Un vent de panique souffle sur la Commission européenne. Selon des documents officiels auquel Le Monde a eu accès, des produits destinés à l’alimentation animale ont été conçus en France à partir d’organismes génétiquement modifiés (OGM) non autorisés et distribués illégalement en Europe. L’alerte a été donnée le 28 septembre 2017 par la France après une saisie de la Direction générale de la concurrence, de la consommation et de la répression des fraudes (DGCCRF).
Depuis, c’est le branle-bas de combat dans les services chargés de la sécurité alimentaire. Une réunion d’urgence a été organisée le 20 octobre à Bruxelles. Tous les pays membres de l’Union européenne (UE) ont été avertis et des investigations ont été menées en France, Belgique, Italie, Allemagne, Hongrie, Bulgarie, Roumanie… pour retrouver la trace des produits incriminés. Aussi, le 19 janvier, la Commission a informé en toute discrétion les pays concernés que « dans deux cas identifiés des aliments incorporant une biomasse non autorisée produite à partir d’OGM ont été illégalement administrés à des animaux ».

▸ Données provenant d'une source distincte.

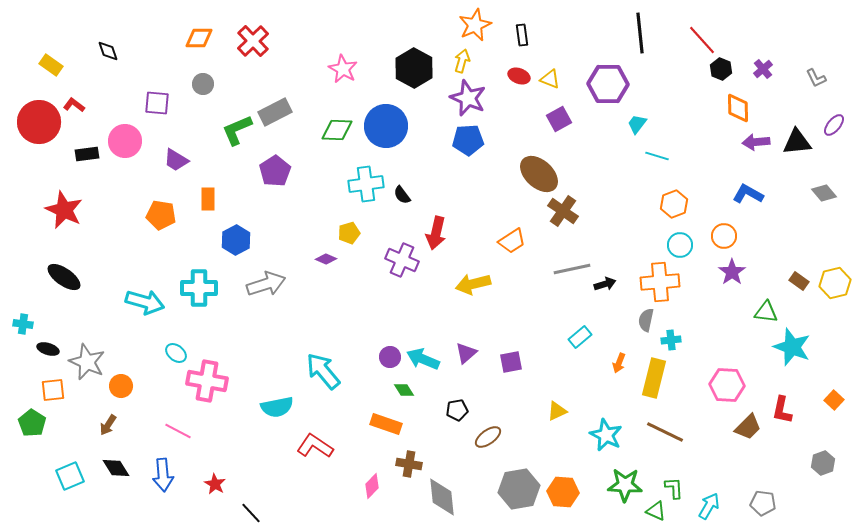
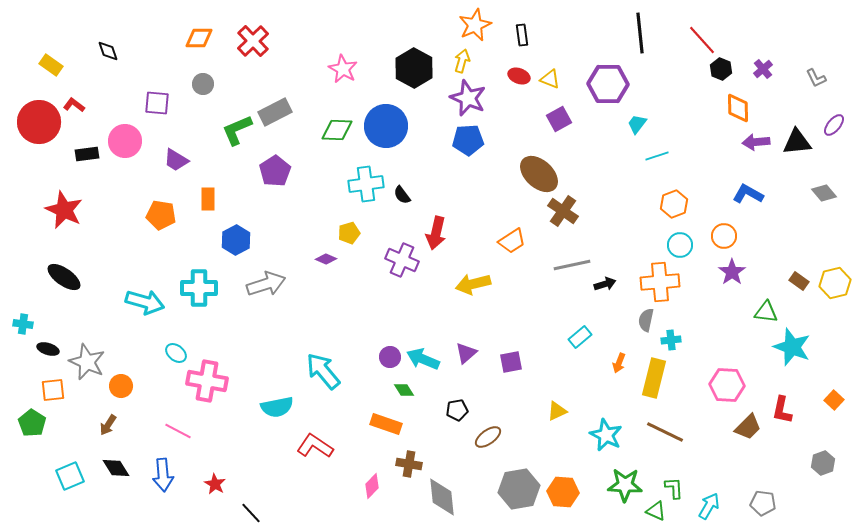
cyan line at (657, 156): rotated 35 degrees counterclockwise
gray line at (572, 269): moved 4 px up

Cette biomasse est constituée de bactéries génétiquement modifiées mortes. Ces micro-organismes ont servi à produire des acides aminés utilisés comme additifs dans l’alimentation animale pour les ruminants, les porcs et les saumons.
Contactée par Le Monde, la Commission européenne a confirmé ces informations, précisant que les Etats membres devaient s’assurer du retrait et de la destruction de ces produits. Elle n’a pas voulu dévoiler le nom de la société concernée par la saisie de la DGCCRF, laquelle n’a pas souhaité faire de commentaires. Selon nos informations, il s’agit des filiales françaises du géant de l’agroalimentaire Ajinomoto. Le groupe japonais, qui se revendique comme le « premier producteur mondial d’acides aminés par fermentation », possède deux usines de production à Amiens et dans la commune de Mesnil-Saint-Nicaise (Somme). Ajinomoto n’a pas répondu à nos sollicitations.
Plusieurs dizaines de milliers de tonnes d’aliments composés
La DGCCRF et les autorités européennes ont réussi non sans mal à retracer le parcours des fameuses biomasses d’Ajinomoto entre avril 2016 et octobre 2017. Les usines françaises en ont fourni environ 7 350 tonnes à une société belge. Cette matière a servi à fabriquer plusieurs dizaines de milliers de tonnes d’aliments composés pour animaux qui ont ensuite été expédiés vers des pays extra-communautaires. Une petite partie a également été envoyée en Hongrie pour produire des aliments à destination de la Serbie, pays qui interdit pourtant formellement l’usage des OGM.